Where Did It Go Wrong? Capability-Oriented Failure Attribution for Vision-and-Language Navigation Agents
Researchers can now attribute VLN agent failures to specific capability deficiencies...
Researchers from the Chinese Academy of Sciences and Singapore Management University have developed a new testing method for Vision-Language Navigation (VLN) agents that can pinpoint exactly which capability—perception, memory, planning, or decision-making—caused a task failure. Published on arXiv (2604.25161) and submitted to ACL 2026, the approach addresses a critical gap in embodied AI testing: existing methods treat agents as black boxes, making it nearly impossible to localize failures to specific capability deficiencies.
The method works in three stages: adaptive test case generation via seed selection and mutation, capability oracles that identify capability-specific errors, and a feedback mechanism that attributes failures to capabilities and guides further test generation. In experiments, the approach discovered more failure cases and more accurately identified capability-level deficiencies compared to state-of-the-art baselines. This provides developers with interpretable, actionable insights for improving embodied agents in safety-critical applications like robotics and autonomous navigation.

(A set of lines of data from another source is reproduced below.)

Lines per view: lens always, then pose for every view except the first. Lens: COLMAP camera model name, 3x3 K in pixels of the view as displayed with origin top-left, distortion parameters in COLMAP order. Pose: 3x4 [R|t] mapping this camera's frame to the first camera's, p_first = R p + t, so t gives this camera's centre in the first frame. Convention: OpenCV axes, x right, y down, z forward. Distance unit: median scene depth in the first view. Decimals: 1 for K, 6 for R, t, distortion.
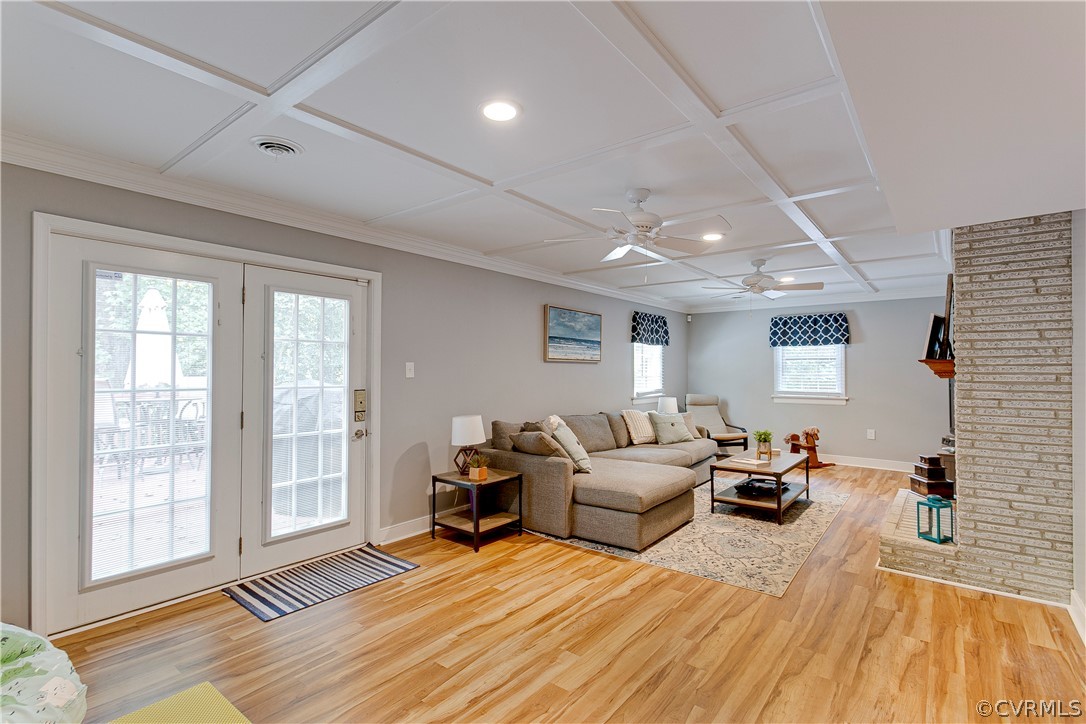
lens RADIAL K [[505.7, 0, 535.4], [0, 505.7, 365.0], [0, 0, 1]] dist [0.004964, -0.000210]
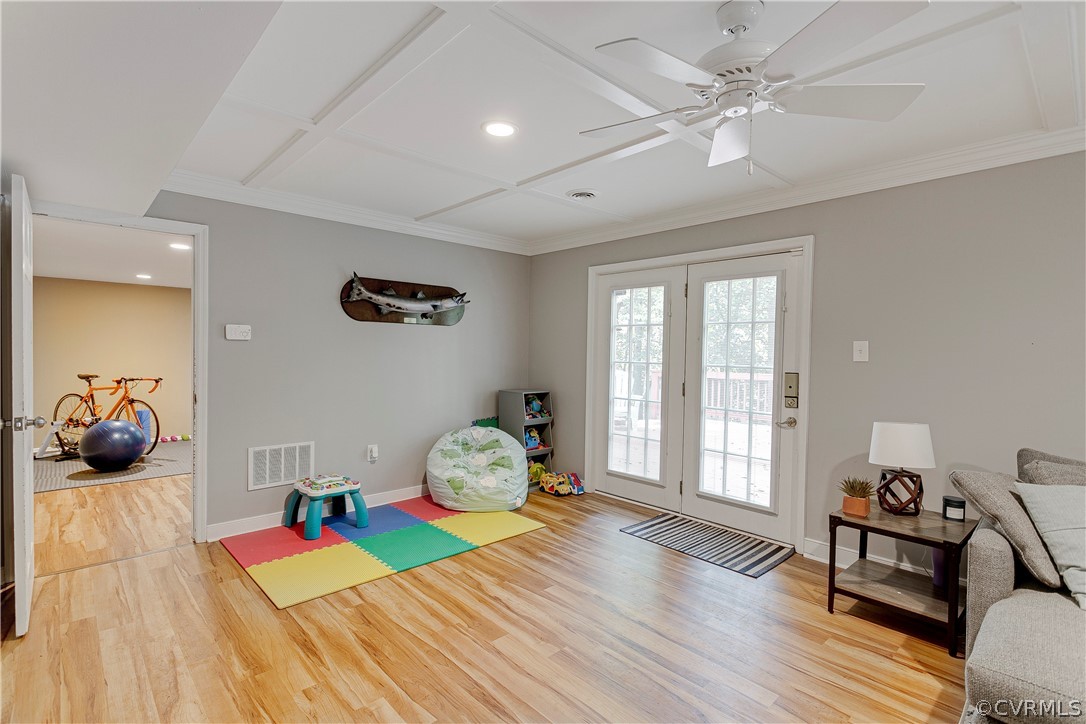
lens RADIAL K [[505.7, 0, 534.8], [0, 505.7, 359.5], [0, 0, 1]] dist [0.004964, -0.000210]
pose [[-0.137341, 0.012309, -0.990447, 0.679389], [-0.007230, 0.999884, 0.013429, 0.018629], [0.990497, 0.009005, -0.137236, 0.754377]]
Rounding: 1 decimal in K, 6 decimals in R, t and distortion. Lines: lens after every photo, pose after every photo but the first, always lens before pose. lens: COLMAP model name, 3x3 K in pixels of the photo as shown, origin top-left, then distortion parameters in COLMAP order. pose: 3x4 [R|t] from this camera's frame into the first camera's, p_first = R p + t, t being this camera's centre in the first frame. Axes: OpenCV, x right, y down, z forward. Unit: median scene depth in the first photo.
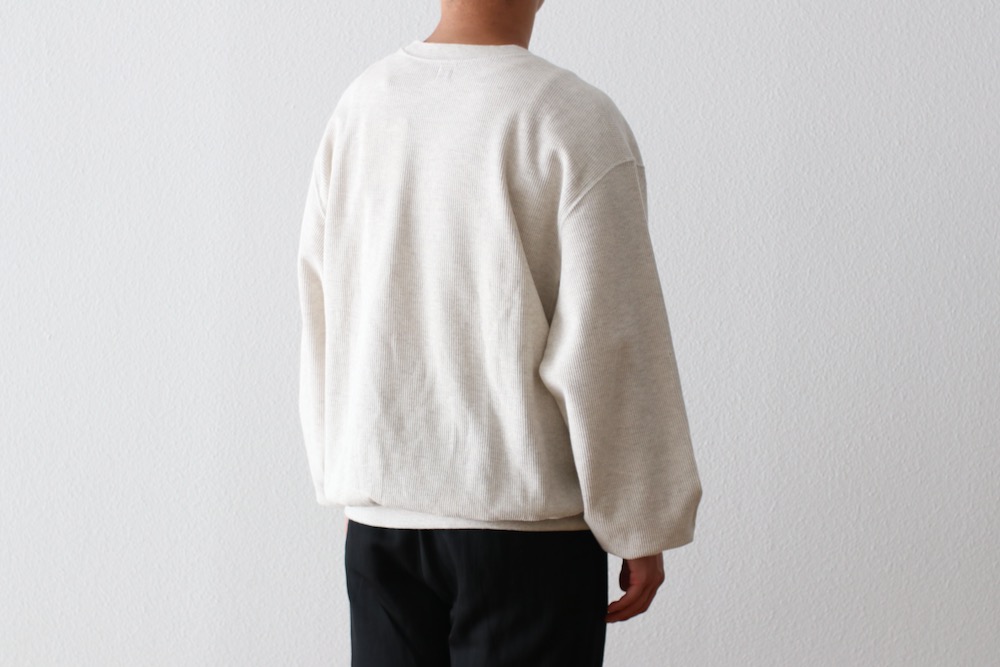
lens RADIAL K [[2643.3, 0, 500.0], [0, 2643.3, 333.5], [0, 0, 1]] dist [-0.141719, -0.686306]
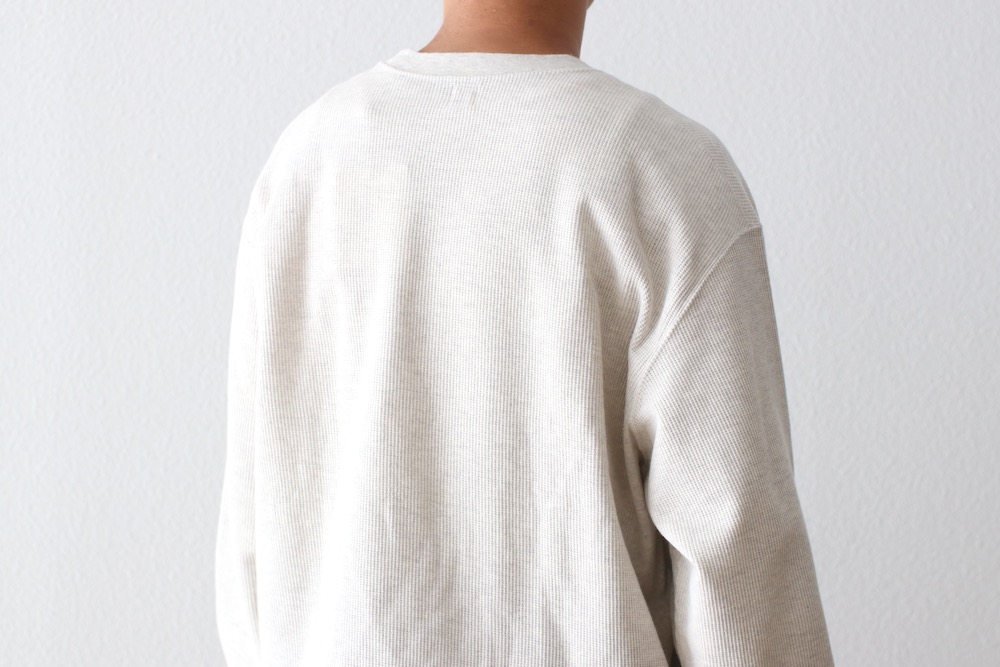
lens RADIAL K [[2345.3, 0, 418.0], [0, 2345.3, 297.8], [0, 0, 1]] dist [-0.180033, 0.192024]
pose [[0.989592, -0.006948, 0.143733, -0.099879], [0.012763, 0.999135, -0.039576, -0.022143], [-0.143333, 0.040998, 0.988825, 0.368549]]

- Method attributes failures to specific capabilities: perception, memory, planning, or decision-making
- Uses adaptive test case generation via seed selection and mutation to discover more failure cases
- Outperforms state-of-the-art baselines in accuracy of failure attribution and interpretability
Why It Matters
Makes debugging embodied AI agents more precise, accelerating development of safer autonomous systems.